Analysis – Why Log-Linear Analysis Ignores Poisson Regression Equidispersion Assumption

assumptionscount-datadispersionlog-linearpoisson-regression

As far as I understand it, log-linear analysis is based on the use of a Poisson regression. This is what I understood from various online resources, like this online tutorial or this text whose intro says: "In this chapter we study the application of Poisson regression models to the analysis of contingency tables. This is perhaps one of the most popular
applications of log-linear models […]
".

The wikipedia article on log-linear analysis lists three assumptions for log-linear analysis:

  1. The observations are independent and random;
  2. Observed frequencies are normally distributed about expected frequencies over repeated samples […]
  3. The logarithm of the expected value of the response variable is a linear combination of the explanatory variables. […]

However, unless I misread it, it does not mention the assumption that the mean should equal the variance (aka equidispersion), as usually assumed when using a Poisson regression:

Mean=Variance By definition, the mean of a Poisson random variable must be equal to its variance.

What am I missing?

Can I simply ignore the equidispersion assumption when using a Poisson regression for a log-linear analysis? Isn't there a risk, for example, that coefficients detected as significant will actually be non-significant -or vice versa?

Or is it implied that I should use an alternative when the equidispersion assumption is not met, like negative binomial or generalized Poisson regressions?

Thanks,

Best Answer

Quoting from Section 4.3.3 of the second edition of Agresti's "Categorical Data Analysis":

Overdispersion is common in the modeling of counts. When the model for the mean is correct but the true distribution is not Poisson, the ML estimates of model parameters are still consistent but standard errors are incorrect.

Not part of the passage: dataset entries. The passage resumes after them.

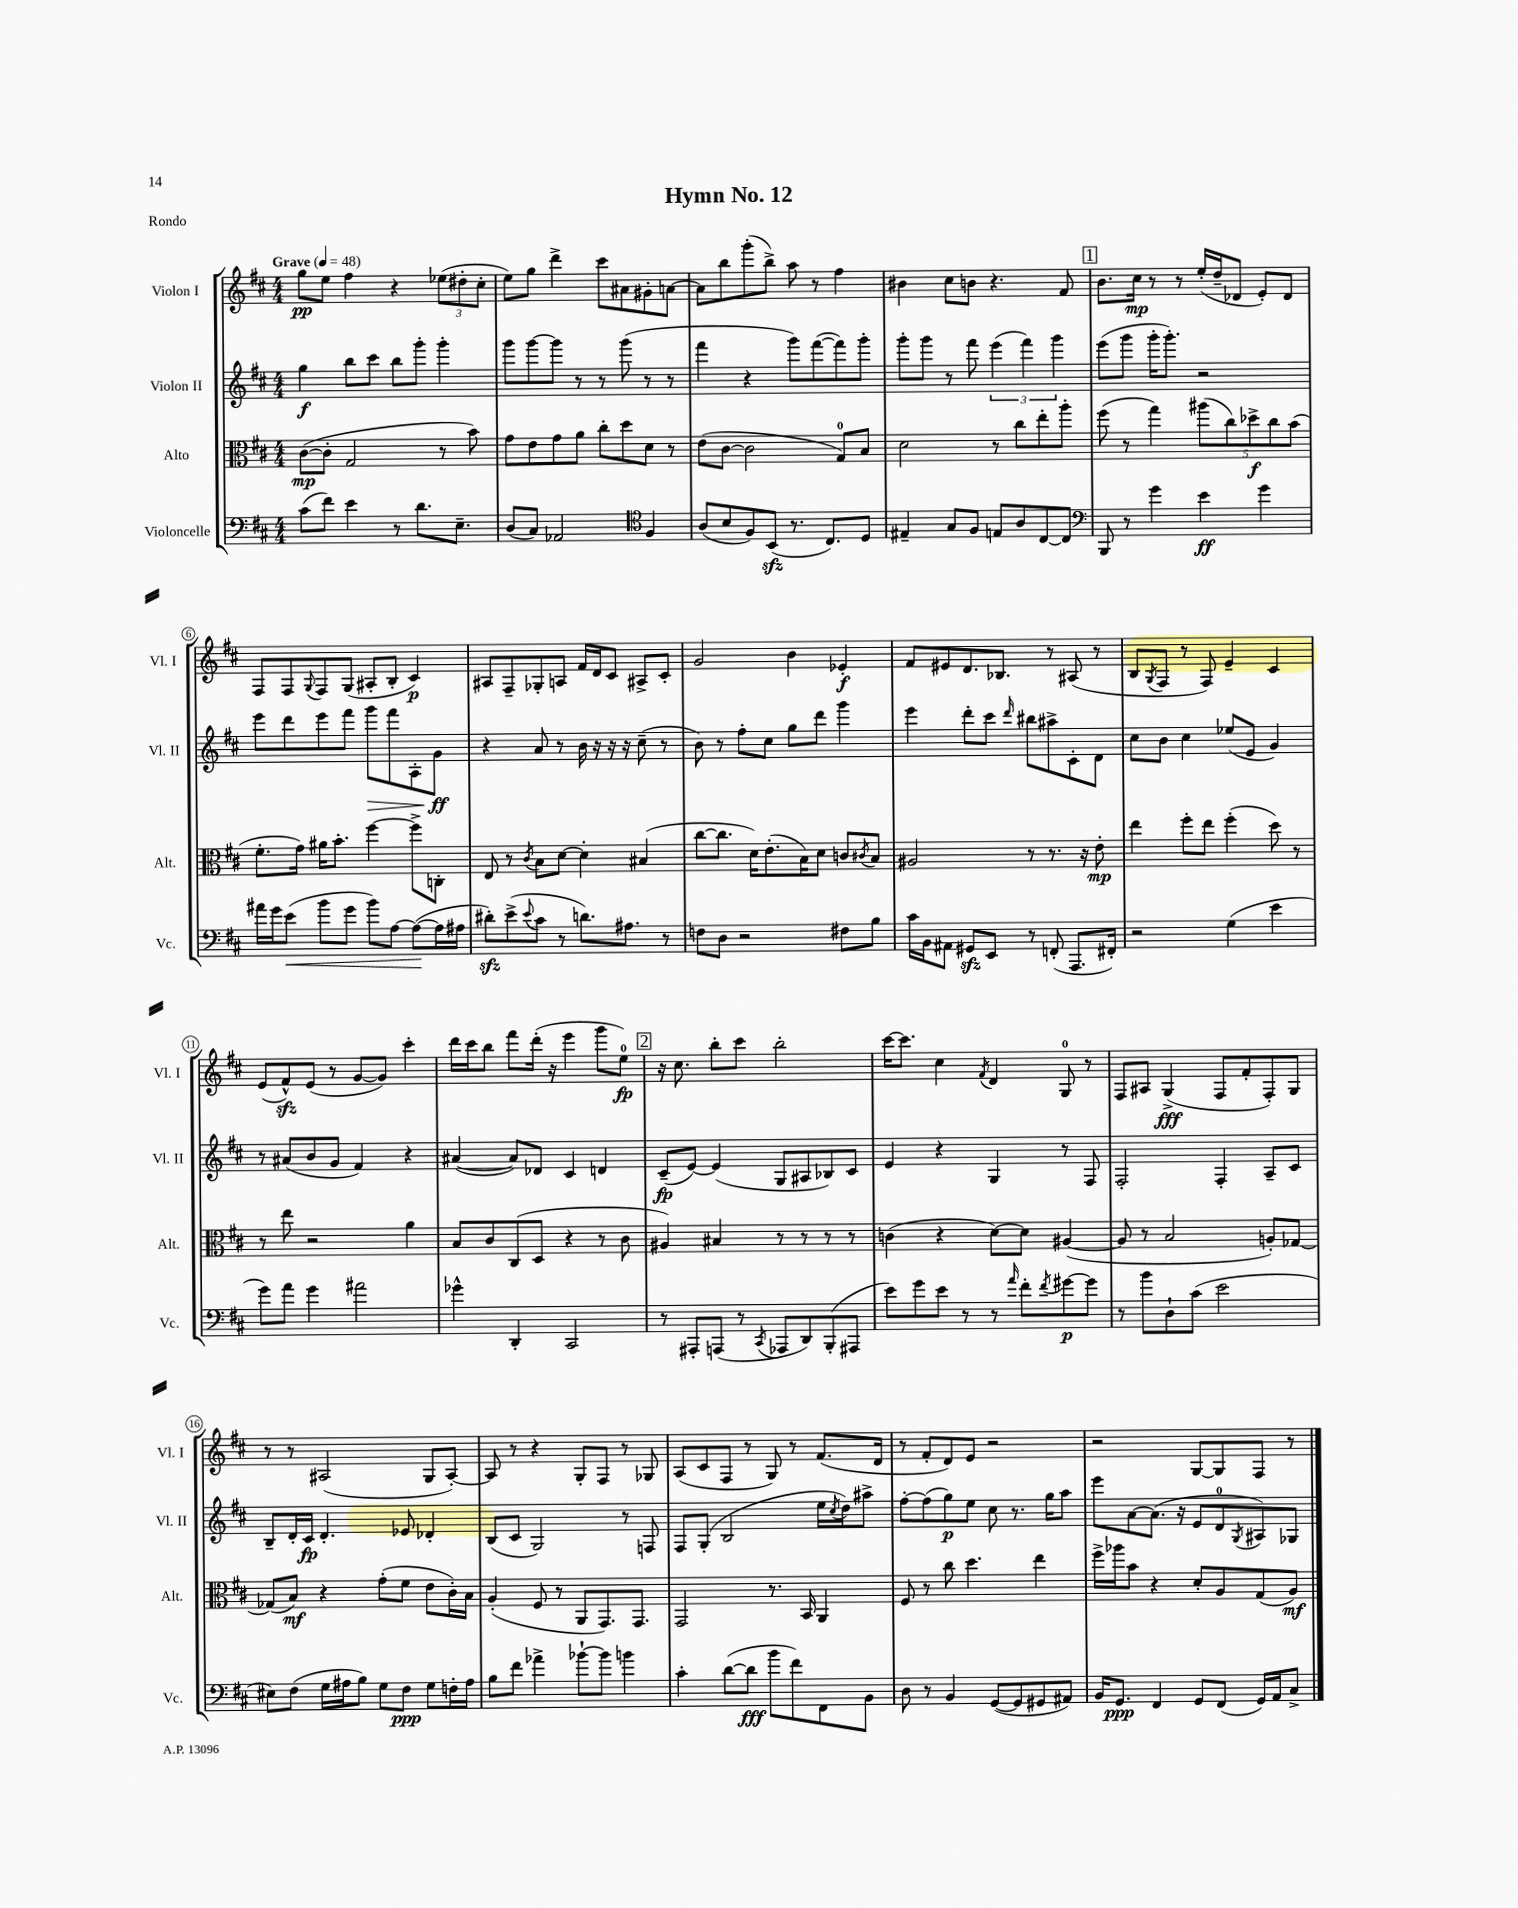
\header { title = "Hymn No. 12" piece = "Rondo" }
<<
\new StaffGroup <<
\new Staff = "s0" \with { instrumentName = "Violon I" shortInstrumentName = "Vl. I" } {
    \clef treble \key d \major \numericTimeSignature \time 4/4 \tempo "Grave" 4 = 48
    g''8\pp e''8 fis''4 r4 \tuplet 3/2 { ees''8( dis''8-. cis''8-. } |
    e''8) g''8 d'''4-> cis'''8 ais'8 gis'8-. a'8~ |
    a'8 b''8 g'''8-.( b''8->) a''8 r8 fis''4 |
    bis'4 cis''8 b'8 r4. fis'8 |
    \mark \markup { \box "1" } b'8. cis''16\mp r8 r8 e''16-.( d''16-- des'8 e'8-.) des'8 |
    fis8 fis8 \appoggiatura { g8 } fis8 g8( ais8-. b8-. cis'4\p) |
    ais8 fis8-- ges8-. a8 fis'16 d'16 cis'8 ais8-> cis'8-. |
    g'2 b'4 ees'4-.\f |
    fis'8 eis'8 d'8. bes8. r8 ais8( r8 |
    b8 \acciaccatura { g8 } fis8 r8 fis8) e'4-- cis'4 |
    e'8( fis'8-^\sfz) e'8( r8 g'8~ g'8) cis'''4-. |
    d'''16 cis'''16 b''8 fis'''8 d'''16-.( r16 e'''4 g'''8 e''8-0\fp) |
    \mark \markup { \box "2" } r16 cis''8. b''8-. cis'''8 b''2-. |
    cis'''16~ cis'''8. cis''4 \acciaccatura { fis'8 } d'4 g8-0 r8 |
    fis8 ais8 g4->\fff( fis8 fis'8-. fis8-.) g8 |
    r8 r8 ais2( g8 ais8~-.) |
    ais8 r8 r4 g8-. fis8 r8 ges8 |
    a8( cis'8 fis8 r8 g8) r8 fis'8.( d'16 |
    r8 fis'8-. d'8) e'8 r2 |
    r2 g8~ g8 fis8 r8 \bar "|." |
}
\new Staff = "s1" \with { instrumentName = "Violon II" shortInstrumentName = "Vl. II" } {
    \clef treble \key d \major \numericTimeSignature \time 4/4
    g''4\f b''8 cis'''8 b''8 g'''8-. g'''4-. |
    g'''8 g'''8~ g'''8 r8 r8 g'''8( r8 r8 |
    fis'''4 r4 g'''8) fis'''8~( fis'''8) g'''8-. |
    g'''8-. g'''8 r8 fis'''8 \tuplet 3/2 { e'''4( fis'''4) g'''4 } |
    \mark \markup { \box "1" } e'''8( g'''8 g'''16-. g'''8.-.) r2 |
    e'''8 d'''8 e'''8 fis'''8 g'''8\> fis'''8 a8-. g'8\ff\! |
    r4 a'8 r8 b'16 r16 r16 r16 cis''8--( r8 |
    b'8) r8 fis''8-. cis''8 g''8 d'''8 g'''4 |
    e'''4 d'''8-. cis'''8 \grace { d'''16 } bis''8 ais''8-> cis'8-. d'8 |
    cis''8 b'8 cis''4 ees''8( e'8 g'4) |
    r8 ais'8( b'8 g'8 fis'4) r4 |
    ais'4~( ais'8) des'8 cis'4 d'4 |
    \mark \markup { \box "2" } cis'8--\fp( e'8~) e'4( g8 ais8 bes8) cis'8 |
    e'4 r4 g4 r8 fis8 |
    fis2-. fis4-. a8-- cis'8 |
    b8-- d'16-. cis'16\fp d'4.-. ees'8 des'4-. |
    b8( cis'8 g2) r8 f8 |
    fis8 g8-.( b2 e''16 \acciaccatura { cis''8 } d''16) ais''8-> |
    fis''8~-. fis''8( g''8\p) e''8 cis''8 r8. g''16 a''8 |
    e'''8 a'8~ a'8.( r16 e'8 d'8-0 \acciaccatura { g8 } ais8) ges8 \bar "|." |
}
\new Staff = "s2" \with { instrumentName = "Alto" shortInstrumentName = "Alt." } {
    \clef alto \key d \major \numericTimeSignature \time 4/4
    cis'8~\mp( cis'8-. g2 r8 b'8) |
    g'8 e'8 g'8 a'8 cis''8-. d''8 d'8 r8 |
    e'8( cis'8~ cis'2 g8-0) b8 |
    d'2 r8 cis''8 e''8-. a''8-. |
    \mark \markup { \box "1" } fis''8( r8 g''4) \tuplet 5/4 { ais''8( cis''8) des''8->\f cis''8 b'8( } |
    fis'8.-. g'16) ais'16 b'8.-. fis''4~ fis''8-> c8-. |
    e8 r8 \acciaccatura { cis'8 } b8 d'8~ d'4-. bis4( |
    cis''8~ cis''8. d'16) e'8.-.( b16) d'8 c'8 \acciaccatura { cis'8 } b8 |
    ais2 r8 r8. r16 e'8-.\mp |
    e''4 fis''8-. e''8 fis''4-.( d''8) r8 |
    r8 e''8 r2 a'4 |
    b8 cis'8 cis8( d8 r4 r8 cis'8 |
    \mark \markup { \box "2" } ais4) bis4 r8 r8 r8 r8 |
    c'4( r4 d'8~) d'8 ais4~( |
    ais8 r8 b2 a8-.) ges8~ |
    ges8( b8\mf) r4 g'8-.( fis'8 e'8 cis'16-.) b16 |
    a4-.( fis8 r8 a,8 g,8.) g,8. |
    g,2 r8. b,16 a,4 |
    fis8 r8 cis''8 d''4. e''4 |
    fis''16-> aes''16 b'8 r4 d'8-. a8 g8( a8\mf) \bar "|." |
}
\new Staff = "s3" \with { instrumentName = "Violoncelle" shortInstrumentName = "Vc." } {
    \clef bass \key d \major \numericTimeSignature \time 4/4
    cis'8( fis'8) e'4 r8 d'8. e8.-- |
    d8( cis8) aes,2 \clef tenor fis4 |
    a8( b8 fis8) b,8\sfz( r8. cis8.) d8 |
    eis4-- g8 fis8 e8 a8 cis8~ cis8 |
    \mark \markup { \box "1" } \clef bass b,,8 r8 g'4 e'4\ff g'4 |
    ais'16 g'16 e'8\<( b'8 g'8 b'8) a8~ a8~\!( a16 ais16 |
    dis'8-.\sfz) e'8->( \appoggiatura { e'8 } cis'8 r8 d'8.) ais8. r8 |
    f8 d8 r2 fis8 b8 |
    cis'16 b,16 ais,8 gis,8\sfz e,8 r8 f,8-.( a,,8. fis,16-.) |
    r2 g4( e'4 |
    g'8) a'8 g'4 ais'2 |
    ges'4-^ d,4-. cis,2 |
    \mark \markup { \box "2" } r8 ais,,8-. a,,8( r8 \acciaccatura { cis,8 } aes,,8 d,8) b,,8-.( ais,,8 |
    e'8) g'8 e'8 r8 r8 \grace { a'16 } fis'8-. \acciaccatura { fis'8 } gis'8~\p gis'8 |
    r8 b'8 d8-! cis'8( e'2 |
    eis8) fis8( g16 ais16 b8) g8 fis8\ppp g8 f16-. ais16 |
    b8 fis'8 aes'4-> bes'8~-! bes'8 b'4 |
    cis'4-. d'8~( d'8\fff b'8 fis'8) fis,8 b,8 |
    d8 r8 b,4 g,8~( g,8 gis,8 ais,8) |
    b,16 g,8.\ppp fis,4 g,8 fis,8( g,16) a,16 cis8-> \bar "|." |
}
>>
>>
\layout { \context { \Score \override BarNumber.stencil = #(make-stencil-circler 0.1 0.3 ly:text-interface::print) } }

He continues to describe both negative-binomial and quasi-likelihood approaches to deal with overdispersion. So yes, for these models it (should be) implied to proceed in a way that takes into account the relationship between fitted values and variance.

The omission of this issue in introductory explanations of count modeling isn't really different from starting with the assumption of homoscedasticity and a normal error distribution in linear regression. You start from the simple, then build from there.